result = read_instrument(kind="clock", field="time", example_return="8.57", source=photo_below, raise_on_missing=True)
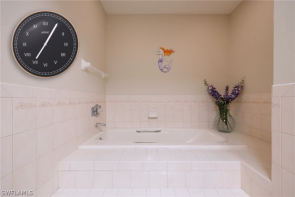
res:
7.05
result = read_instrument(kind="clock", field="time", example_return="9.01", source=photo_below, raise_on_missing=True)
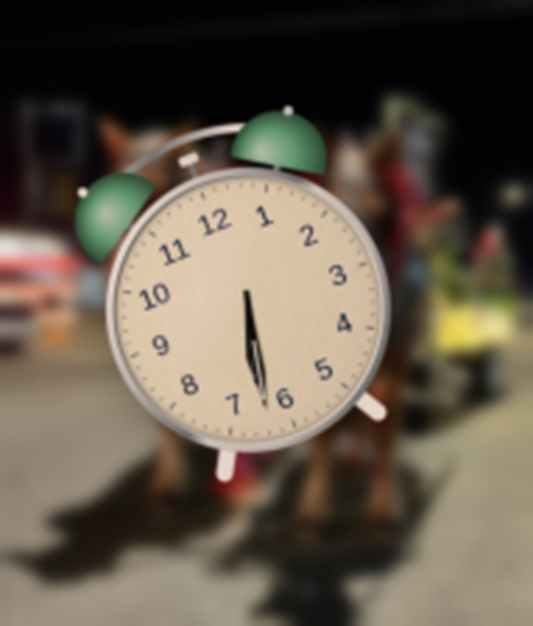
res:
6.32
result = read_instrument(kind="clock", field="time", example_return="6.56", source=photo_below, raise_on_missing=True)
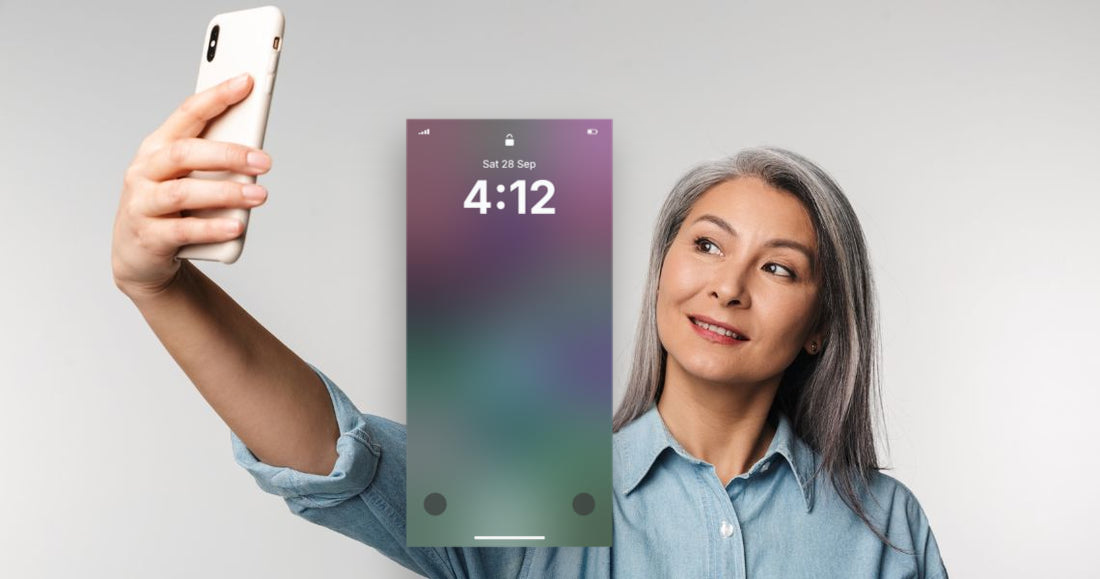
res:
4.12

--------------------

| Exercise task |
Please pull out each line of the listing above that contains the string "result", treating uppercase and lowercase as different.

| Finished exercise |
result = read_instrument(kind="clock", field="time", example_return="8.57", source=photo_below, raise_on_missing=True)
result = read_instrument(kind="clock", field="time", example_return="9.01", source=photo_below, raise_on_missing=True)
result = read_instrument(kind="clock", field="time", example_return="6.56", source=photo_below, raise_on_missing=True)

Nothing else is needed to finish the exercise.